3. Diego Rodriguez-Warner: Sharp Pause
RULE Gallery (Marfa)
May 6 – July 15, 2023

From RULE Gallery:

“RULE Gallery is pleased to present Sharp Pause, an exhibition of new paintings and drawings by Diego Rodriguez-Warner at our Marfa, TX, location. In the past decade, Diego Rodriguez-Warner has garnered acclaim for his richly complex figurative paintings that lean on drawing and printmaking at their core. His characteristic works unify flatly painted acrylics and wood carving into single compositions that probe a trompe l’oeil aesthetic that simulates animation. The depicted figures appear disjunctive and entangled in motion and thought, assuming multiple subjectivities while disrupting any legible readings of their bodies. The seductive scenes in the resulting paintings compel viewers into uncomfortable involvement, analysis, and reflection on a society of competing narratives tearing at the seams, simultaneously coming together and at risk of falling apart.”

Side-by-side images of works by Abby Flanagan & Kerry Maguire.

“Abby Flanagan & Kerry Maguire: When it suns, it pours” at GrayDUCK Gallery.

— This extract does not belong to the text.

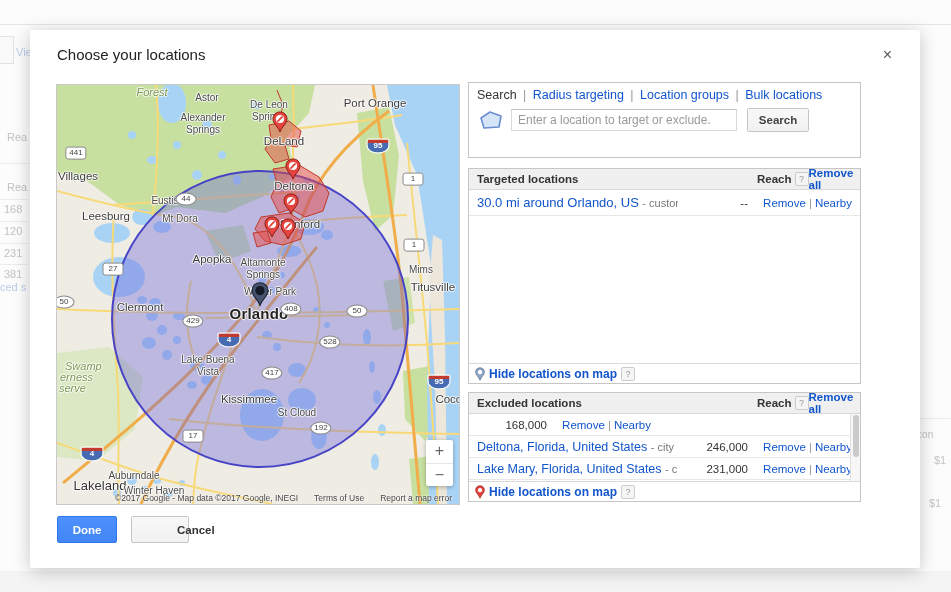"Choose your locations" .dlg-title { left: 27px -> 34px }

4. Abby Flanagan & Kerry Maguire: When it suns, it pours
GrayDUCK Gallery (Austin)
June 10 – July 9, 2023

From GrayDUCK Gallery:

When it suns, it pours is an exploration of perceptual downshifts that scale the environmental to the elemental, an exercise akin to looking for a star with a microscope. This exhibition of drawing, printmaking, sculpture, and sound installation by Abby Flanagan and Kerry Maguire features artworks that are fragments of day-to-day attempts to reckon with oblivion. Through an accumulation of small gestures, each artist logs daily encounters with their environment that unveil facets of their surroundings which would otherwise go unnoticed. Both artists turn to material traces and glitching as a means of calling attention to the realm of the infinitesimal and the unapparent: a singular shell in the ocean, a particle of dust in the atmosphere, a drop in a rainstorm, a blip on the radar.”

A designed graphic promoting the exhibition "Lucha Libre, 90 Años de Historia" at the Brownsville Museum of Fine Arts.

“Lucha Libre, 90 Años de Historia” at the Brownsville Museum of Fine Arts

5. Lucha Libre Mexicana, 90 Años de Historia
Brownsville Museum of Fine Arts
June 9 – July 29, 2023

From the Brownsville Museum of Fine Art:

Lucha Libre Mexicana, 90 Años de Historia references a history of wrestling that has never been presented before in the United States. Its central focus is Mexican Wrestling, which spans over a hundred years since its arrival in Mexico and 90 years since its professionalization. The exhibition will cover the period from September 21, 1933, the day the former Arena México was inaugurated, up to the present time.

It is a significant curatorial and museographic challenge as it integrates original and authentic objects from great legends of Mexican wrestling, without necessarily showcasing the sporting trajectory of each individual, but rather emphasizing their role as part of Mexican identity and history.”